**Фрагмент текста**

______

Шрифт:
Интервал:
Закладка:
Вещими словами поэта, создавшего «Мертвые души», Булгаков исчерпывающе определил свою собственную авторскую трагедию, пережитую им в результате катастрофы 1929–1931 годов. Но, в отличие от Гоголя, увидевшего Рим в час захождения солнца, ни Рима, ни Парижа, куда Булгаков так стремился, он на своем веку не увидел. XX век на Руси обладал особенной бессердечной жестокостью, какой Гоголь не мог себе представить.
Еще до того, как закончились двухлетние приготовления к спектаклю по «Мертвым душам» на сцене МХАТа, Булгаков осуществил инсценировку романа Л. Н. Толстого «Война и мир» для Ленинградского Большого драматического театра. С технической стороны новая задача была еще более сложной, но Булгаков справился с ней сравнительно быстро и профессионально, разместив огромное содержание эпопеи в коротких тридцати сценах, составивших четыре действия. 25 февраля 1932 года работа была закончена и отправлена в Ленинград.
Для действенной связи калейдоскопа толстовских сцен снова понадобился Чтец — прием, оправдавший себя при постановке на сцене МХАТа толстовского же «Воскресения» (1930; инсценировка Ф. Раскольникова). На этот раз, однако, Булгаков ограничил роль Чтеца вспомогательными функциями. Он понадобился, чтобы сохранить элементы толстовского психологического комментария к поступкам героев (главным образом Пьера Безухова), иногда в роли внесценичного переводчика диалогов между русскими и французами, а чаще всего для включения в действие особенной эпической интонации Толстого в его философских и моральных оценках происходящего. Собственную личную тему в этом переложении «Войны и мира» для театра Булгаков не акцентировал, хотя и толстовская этика, и толстовская философия истории были ему близки.

______

**Представленный материал**
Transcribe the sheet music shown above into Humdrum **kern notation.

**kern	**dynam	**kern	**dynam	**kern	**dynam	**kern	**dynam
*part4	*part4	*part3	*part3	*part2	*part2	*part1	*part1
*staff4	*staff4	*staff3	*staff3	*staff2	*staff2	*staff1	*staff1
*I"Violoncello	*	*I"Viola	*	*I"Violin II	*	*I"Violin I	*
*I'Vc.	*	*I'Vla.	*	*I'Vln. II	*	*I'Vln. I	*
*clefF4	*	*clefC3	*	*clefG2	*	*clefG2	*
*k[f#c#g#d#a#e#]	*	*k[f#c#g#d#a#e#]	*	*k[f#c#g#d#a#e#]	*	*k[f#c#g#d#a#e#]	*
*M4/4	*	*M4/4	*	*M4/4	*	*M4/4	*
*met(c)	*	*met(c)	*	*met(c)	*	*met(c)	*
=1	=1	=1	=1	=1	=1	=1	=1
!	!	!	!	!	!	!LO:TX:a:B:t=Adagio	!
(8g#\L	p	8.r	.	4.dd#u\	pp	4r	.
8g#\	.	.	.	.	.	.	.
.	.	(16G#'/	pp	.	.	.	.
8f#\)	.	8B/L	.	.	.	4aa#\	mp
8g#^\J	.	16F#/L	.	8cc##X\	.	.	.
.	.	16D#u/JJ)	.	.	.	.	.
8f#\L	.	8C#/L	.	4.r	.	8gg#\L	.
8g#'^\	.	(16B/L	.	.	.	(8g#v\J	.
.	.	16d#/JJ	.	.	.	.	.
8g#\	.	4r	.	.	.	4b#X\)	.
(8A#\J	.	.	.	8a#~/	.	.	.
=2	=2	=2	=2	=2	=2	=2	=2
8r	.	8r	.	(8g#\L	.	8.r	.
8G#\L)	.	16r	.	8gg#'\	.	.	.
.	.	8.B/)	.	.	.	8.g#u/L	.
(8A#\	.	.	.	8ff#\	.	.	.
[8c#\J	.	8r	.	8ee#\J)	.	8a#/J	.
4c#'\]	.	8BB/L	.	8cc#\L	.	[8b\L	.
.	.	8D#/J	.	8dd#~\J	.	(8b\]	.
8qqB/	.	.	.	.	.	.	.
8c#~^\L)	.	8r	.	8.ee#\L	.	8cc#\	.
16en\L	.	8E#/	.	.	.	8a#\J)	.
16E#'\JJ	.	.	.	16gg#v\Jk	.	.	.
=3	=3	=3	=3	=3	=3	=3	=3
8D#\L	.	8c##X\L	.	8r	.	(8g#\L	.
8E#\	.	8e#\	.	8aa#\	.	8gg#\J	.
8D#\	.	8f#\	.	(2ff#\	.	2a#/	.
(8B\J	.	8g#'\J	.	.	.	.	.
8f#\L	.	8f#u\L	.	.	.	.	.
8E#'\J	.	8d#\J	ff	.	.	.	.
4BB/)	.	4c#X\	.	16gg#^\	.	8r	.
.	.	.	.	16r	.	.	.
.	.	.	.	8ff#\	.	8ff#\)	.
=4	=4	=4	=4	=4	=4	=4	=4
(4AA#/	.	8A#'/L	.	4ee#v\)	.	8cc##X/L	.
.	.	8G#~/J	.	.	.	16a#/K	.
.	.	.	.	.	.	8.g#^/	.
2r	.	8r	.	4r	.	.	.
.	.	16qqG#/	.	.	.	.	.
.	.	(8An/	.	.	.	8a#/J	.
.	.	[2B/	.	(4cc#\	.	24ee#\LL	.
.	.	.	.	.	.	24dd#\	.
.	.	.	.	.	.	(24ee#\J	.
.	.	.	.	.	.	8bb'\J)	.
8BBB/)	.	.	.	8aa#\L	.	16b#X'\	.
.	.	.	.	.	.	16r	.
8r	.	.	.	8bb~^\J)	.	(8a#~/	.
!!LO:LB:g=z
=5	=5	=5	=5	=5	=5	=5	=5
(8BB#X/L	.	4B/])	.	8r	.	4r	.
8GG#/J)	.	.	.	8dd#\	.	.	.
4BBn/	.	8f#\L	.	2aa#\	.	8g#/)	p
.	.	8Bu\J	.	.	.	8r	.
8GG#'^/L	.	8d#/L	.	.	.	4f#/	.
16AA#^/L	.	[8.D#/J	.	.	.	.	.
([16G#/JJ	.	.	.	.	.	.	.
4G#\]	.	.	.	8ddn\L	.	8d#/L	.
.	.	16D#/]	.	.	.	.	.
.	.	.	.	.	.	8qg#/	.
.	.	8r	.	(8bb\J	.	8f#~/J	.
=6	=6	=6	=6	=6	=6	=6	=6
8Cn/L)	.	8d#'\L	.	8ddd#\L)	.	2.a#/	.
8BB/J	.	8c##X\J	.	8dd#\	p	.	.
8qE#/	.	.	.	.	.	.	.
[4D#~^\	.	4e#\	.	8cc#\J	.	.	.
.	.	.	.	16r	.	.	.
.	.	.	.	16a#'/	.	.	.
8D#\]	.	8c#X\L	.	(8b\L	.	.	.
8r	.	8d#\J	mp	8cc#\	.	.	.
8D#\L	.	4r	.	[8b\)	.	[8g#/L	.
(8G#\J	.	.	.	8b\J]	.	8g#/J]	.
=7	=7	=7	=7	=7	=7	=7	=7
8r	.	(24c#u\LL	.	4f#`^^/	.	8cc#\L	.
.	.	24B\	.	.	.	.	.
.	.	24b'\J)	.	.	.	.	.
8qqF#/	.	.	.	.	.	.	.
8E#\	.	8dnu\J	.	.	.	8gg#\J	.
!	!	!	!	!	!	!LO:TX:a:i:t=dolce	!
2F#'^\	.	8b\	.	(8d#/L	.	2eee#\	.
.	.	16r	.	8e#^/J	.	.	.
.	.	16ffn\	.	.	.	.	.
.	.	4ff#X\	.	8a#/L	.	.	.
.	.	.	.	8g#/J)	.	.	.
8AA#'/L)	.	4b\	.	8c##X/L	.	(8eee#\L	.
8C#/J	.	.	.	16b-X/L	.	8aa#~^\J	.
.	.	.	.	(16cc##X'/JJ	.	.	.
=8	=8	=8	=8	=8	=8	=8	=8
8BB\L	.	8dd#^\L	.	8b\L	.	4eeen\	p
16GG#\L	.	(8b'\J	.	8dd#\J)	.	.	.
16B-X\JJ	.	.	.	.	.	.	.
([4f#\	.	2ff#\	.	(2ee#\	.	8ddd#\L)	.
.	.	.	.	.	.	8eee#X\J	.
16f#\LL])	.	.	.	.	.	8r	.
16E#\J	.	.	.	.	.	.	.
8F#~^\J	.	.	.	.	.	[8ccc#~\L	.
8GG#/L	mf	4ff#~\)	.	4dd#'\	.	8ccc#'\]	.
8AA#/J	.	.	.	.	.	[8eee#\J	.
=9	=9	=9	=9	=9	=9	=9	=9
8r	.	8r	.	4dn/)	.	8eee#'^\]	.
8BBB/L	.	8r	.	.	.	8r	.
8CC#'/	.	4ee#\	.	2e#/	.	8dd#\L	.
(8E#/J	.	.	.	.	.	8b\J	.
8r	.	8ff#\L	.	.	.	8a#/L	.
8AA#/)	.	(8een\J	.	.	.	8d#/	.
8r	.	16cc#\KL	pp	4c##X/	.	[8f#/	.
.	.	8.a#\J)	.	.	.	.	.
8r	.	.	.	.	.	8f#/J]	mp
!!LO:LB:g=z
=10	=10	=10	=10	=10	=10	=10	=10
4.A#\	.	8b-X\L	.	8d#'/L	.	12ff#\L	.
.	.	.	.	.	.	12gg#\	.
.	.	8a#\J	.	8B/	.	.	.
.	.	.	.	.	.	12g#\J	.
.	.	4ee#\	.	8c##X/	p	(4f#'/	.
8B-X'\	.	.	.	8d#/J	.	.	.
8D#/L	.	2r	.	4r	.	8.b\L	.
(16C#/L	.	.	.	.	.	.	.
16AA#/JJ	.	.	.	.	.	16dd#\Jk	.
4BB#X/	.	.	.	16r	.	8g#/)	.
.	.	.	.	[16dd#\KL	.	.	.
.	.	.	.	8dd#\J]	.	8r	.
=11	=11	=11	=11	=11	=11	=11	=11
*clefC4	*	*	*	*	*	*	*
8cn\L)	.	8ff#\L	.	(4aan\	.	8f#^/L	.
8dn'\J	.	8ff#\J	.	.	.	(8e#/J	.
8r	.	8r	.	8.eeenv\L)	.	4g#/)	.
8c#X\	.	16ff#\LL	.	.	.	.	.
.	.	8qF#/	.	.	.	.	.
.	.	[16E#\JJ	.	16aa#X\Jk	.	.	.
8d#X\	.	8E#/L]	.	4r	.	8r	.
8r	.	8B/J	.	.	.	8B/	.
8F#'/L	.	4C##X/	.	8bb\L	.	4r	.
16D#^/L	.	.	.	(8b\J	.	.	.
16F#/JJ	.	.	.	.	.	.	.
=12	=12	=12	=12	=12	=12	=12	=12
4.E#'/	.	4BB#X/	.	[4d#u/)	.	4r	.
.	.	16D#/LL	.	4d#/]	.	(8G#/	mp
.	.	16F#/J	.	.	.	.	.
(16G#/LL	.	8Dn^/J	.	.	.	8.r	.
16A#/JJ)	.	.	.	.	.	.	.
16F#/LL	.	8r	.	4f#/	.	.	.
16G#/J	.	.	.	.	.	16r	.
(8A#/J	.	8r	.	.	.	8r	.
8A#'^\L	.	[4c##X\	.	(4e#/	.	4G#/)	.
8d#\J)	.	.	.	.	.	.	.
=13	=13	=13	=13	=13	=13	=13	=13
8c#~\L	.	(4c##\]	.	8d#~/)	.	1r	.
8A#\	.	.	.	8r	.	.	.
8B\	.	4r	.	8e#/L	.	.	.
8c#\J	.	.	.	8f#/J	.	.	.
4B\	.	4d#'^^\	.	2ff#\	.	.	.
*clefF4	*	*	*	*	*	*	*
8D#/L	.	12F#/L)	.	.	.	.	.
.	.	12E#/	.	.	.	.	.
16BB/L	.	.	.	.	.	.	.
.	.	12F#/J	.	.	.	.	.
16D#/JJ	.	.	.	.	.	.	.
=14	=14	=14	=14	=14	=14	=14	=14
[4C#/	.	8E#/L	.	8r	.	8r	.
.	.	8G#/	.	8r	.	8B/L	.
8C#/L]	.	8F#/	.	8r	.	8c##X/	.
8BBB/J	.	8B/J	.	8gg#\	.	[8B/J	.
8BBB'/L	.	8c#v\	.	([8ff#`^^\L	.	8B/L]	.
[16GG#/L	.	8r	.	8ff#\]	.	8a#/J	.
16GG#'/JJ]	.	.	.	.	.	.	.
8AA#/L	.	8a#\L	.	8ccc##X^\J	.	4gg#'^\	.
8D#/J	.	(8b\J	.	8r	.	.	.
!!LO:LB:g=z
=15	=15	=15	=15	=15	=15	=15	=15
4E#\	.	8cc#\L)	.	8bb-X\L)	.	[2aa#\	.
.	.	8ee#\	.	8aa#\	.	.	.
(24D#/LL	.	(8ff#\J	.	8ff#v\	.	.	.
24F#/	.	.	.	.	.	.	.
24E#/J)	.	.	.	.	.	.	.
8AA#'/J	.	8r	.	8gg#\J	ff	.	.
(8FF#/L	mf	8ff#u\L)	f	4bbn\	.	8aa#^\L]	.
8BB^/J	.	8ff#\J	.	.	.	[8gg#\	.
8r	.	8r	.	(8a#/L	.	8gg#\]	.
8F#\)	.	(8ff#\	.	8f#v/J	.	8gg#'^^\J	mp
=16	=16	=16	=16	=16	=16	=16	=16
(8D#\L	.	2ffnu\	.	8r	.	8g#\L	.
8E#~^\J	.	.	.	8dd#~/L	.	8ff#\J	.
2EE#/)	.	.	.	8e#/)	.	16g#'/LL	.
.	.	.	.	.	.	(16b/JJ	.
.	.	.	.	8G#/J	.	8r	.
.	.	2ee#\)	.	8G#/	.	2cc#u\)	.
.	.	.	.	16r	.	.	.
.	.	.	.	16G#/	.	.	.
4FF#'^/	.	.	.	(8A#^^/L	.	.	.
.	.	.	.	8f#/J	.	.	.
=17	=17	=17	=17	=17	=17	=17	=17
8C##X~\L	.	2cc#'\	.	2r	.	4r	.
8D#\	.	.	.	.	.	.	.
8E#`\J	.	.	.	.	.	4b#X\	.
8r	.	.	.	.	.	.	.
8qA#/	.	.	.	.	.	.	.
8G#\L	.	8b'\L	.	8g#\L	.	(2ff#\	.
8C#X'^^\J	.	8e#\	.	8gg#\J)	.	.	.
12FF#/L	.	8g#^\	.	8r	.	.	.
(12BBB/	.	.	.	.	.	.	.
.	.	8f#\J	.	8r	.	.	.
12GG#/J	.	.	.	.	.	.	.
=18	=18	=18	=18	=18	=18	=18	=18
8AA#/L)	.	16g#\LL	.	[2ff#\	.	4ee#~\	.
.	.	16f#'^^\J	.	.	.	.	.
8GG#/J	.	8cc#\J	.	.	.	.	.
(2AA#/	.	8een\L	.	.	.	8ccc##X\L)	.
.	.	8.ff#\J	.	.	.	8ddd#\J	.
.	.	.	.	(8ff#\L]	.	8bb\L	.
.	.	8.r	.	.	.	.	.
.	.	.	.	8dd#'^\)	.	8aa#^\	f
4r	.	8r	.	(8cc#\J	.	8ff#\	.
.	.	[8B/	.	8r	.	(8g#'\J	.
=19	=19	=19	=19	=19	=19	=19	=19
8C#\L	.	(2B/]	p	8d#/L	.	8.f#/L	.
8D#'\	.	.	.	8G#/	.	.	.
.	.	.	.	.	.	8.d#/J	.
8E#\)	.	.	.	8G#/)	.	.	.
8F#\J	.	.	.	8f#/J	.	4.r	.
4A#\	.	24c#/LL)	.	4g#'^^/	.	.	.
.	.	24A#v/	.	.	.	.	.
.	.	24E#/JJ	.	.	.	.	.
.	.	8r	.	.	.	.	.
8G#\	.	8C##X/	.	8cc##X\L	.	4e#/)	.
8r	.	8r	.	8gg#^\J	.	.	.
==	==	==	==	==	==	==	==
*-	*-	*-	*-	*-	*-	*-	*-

______

**Задание**
Какого числа, согласно фрагменту текста, Булгаков закончил инсценировку «Войны и мира» и куда отправил работу?

**Правильный ответ**
Работа была закончена 25 февраля 1932 года и отправлена в Ленинград.